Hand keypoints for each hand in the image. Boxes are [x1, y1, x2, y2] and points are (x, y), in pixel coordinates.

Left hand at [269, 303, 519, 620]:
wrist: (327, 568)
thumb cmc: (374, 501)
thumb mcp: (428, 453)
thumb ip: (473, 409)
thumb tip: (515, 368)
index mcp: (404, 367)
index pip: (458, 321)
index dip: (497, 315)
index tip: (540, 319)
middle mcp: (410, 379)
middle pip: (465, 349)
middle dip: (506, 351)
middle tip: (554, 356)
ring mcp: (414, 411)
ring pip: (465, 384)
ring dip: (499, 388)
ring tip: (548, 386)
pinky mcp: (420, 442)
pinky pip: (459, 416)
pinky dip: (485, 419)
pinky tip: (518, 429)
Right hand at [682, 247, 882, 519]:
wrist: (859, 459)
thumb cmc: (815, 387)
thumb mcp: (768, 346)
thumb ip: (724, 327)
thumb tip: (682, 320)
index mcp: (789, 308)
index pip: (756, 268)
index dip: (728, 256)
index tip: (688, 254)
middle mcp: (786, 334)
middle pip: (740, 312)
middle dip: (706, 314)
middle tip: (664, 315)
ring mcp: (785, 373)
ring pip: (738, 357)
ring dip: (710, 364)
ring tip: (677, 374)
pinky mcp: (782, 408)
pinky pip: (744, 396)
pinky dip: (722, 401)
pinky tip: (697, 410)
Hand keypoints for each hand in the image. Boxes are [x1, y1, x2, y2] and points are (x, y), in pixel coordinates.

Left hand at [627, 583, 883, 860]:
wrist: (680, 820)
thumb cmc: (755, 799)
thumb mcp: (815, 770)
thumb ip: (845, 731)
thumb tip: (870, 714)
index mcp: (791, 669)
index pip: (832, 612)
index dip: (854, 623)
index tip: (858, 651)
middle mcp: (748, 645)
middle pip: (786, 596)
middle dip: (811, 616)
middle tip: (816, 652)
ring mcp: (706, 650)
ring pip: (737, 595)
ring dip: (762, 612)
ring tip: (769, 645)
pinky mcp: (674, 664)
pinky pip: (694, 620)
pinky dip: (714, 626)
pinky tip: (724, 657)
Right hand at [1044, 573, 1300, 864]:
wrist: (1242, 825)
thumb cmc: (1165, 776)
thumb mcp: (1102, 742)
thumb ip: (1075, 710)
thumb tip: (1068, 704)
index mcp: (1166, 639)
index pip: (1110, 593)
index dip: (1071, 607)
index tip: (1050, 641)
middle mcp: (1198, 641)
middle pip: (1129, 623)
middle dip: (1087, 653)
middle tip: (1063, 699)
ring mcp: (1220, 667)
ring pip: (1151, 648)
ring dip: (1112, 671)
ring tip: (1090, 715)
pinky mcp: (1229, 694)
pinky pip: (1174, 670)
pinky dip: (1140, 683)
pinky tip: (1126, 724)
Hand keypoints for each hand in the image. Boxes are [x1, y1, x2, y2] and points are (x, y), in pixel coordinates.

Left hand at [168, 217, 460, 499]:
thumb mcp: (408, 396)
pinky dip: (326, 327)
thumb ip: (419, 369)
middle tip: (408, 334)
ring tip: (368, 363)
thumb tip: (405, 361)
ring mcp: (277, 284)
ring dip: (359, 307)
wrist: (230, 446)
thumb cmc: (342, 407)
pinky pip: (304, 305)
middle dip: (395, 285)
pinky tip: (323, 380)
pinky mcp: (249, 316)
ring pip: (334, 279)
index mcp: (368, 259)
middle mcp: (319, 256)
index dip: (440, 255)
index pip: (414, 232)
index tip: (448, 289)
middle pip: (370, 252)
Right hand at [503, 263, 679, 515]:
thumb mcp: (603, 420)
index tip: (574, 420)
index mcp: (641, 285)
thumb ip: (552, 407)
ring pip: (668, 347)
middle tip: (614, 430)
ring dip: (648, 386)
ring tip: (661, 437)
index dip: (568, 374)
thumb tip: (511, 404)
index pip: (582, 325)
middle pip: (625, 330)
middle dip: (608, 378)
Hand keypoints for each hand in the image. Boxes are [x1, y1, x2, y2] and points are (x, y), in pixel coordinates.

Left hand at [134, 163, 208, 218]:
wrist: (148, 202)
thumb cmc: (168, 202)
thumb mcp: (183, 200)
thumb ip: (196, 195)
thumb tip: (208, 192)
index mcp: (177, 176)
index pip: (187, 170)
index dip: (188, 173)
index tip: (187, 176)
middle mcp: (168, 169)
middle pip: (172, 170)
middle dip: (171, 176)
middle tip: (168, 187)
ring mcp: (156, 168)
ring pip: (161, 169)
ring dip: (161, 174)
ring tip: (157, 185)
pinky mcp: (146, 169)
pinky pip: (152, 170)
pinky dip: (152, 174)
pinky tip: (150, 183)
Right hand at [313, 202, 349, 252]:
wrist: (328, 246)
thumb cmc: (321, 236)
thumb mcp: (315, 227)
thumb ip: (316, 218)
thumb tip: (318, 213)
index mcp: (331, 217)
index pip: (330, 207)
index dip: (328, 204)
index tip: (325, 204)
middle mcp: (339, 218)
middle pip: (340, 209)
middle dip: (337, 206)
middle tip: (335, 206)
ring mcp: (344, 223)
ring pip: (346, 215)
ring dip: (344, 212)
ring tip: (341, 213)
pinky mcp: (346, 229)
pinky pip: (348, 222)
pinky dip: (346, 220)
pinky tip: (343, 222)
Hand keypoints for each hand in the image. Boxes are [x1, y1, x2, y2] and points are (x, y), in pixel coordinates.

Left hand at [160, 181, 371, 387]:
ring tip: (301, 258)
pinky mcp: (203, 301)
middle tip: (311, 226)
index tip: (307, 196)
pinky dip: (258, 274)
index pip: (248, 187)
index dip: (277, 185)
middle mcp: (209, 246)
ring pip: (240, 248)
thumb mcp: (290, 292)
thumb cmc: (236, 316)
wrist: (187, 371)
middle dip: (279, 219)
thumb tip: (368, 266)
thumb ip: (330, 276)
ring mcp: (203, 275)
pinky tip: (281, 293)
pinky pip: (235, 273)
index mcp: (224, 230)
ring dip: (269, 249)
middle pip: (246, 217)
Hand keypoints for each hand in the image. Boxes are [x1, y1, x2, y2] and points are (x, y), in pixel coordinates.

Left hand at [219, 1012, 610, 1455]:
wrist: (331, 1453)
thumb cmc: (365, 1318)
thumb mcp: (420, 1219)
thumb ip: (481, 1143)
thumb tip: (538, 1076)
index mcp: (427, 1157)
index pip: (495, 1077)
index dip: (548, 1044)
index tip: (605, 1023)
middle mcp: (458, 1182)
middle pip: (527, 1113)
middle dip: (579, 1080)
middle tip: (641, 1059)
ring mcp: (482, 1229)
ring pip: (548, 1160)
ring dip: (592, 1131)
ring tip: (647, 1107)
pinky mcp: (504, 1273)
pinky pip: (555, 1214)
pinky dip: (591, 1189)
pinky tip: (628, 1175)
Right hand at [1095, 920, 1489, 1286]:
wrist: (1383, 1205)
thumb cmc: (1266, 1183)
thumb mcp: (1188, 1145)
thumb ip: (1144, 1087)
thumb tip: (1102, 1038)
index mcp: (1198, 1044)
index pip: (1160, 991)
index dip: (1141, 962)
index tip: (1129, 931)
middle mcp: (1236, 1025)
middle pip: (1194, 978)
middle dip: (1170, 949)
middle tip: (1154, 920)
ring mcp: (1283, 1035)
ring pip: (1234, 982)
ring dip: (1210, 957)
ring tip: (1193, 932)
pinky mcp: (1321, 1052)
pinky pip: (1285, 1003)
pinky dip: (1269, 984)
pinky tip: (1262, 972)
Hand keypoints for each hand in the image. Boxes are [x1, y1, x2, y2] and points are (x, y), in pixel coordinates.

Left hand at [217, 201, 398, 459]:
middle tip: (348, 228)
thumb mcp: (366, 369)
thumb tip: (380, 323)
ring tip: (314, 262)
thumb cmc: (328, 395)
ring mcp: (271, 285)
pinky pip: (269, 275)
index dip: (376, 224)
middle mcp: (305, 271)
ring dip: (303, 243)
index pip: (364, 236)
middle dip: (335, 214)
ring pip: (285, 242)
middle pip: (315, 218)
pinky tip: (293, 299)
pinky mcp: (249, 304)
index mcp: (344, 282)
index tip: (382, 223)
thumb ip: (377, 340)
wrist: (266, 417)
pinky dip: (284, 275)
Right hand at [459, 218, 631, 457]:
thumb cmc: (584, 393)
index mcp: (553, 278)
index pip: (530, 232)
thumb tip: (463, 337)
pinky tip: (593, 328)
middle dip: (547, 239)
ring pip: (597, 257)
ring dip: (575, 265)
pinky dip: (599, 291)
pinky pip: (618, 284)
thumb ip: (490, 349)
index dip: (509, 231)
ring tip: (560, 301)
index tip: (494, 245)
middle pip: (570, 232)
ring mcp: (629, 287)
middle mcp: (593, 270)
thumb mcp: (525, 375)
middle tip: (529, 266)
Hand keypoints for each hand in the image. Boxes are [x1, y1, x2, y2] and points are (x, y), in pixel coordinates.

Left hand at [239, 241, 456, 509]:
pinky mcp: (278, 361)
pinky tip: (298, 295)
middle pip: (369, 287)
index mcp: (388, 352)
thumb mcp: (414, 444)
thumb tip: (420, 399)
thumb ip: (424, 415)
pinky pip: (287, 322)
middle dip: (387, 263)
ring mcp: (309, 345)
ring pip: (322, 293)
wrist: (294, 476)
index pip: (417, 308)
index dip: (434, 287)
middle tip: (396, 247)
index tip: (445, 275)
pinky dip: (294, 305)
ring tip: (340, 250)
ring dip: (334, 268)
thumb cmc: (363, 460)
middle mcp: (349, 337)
━━━━
REQUIRED WORK
Every line above from the line with "ring pip: (738, 357)" to the line with "index pip: (832, 612)" is wanted, ends included; write them out exactly and add no other line.

OUTPUT FOR THIS TASK
ring pip: (738, 357)
ring dip: (710, 364)
ring tip: (677, 374)
pinky mcp: (782, 408)
pinky pip: (744, 396)
pinky dip: (722, 401)
pinky tip: (697, 410)
Hand keypoints for each hand in the image. Boxes are [x1, y1, x2, y2] and points are (x, y), in pixel coordinates.

Left hand at [627, 583, 883, 860]:
wrist: (680, 820)
thumb cmc: (755, 799)
thumb mcp: (815, 770)
thumb ip: (845, 731)
thumb tip: (870, 714)
index mcp: (791, 669)
index pip: (832, 612)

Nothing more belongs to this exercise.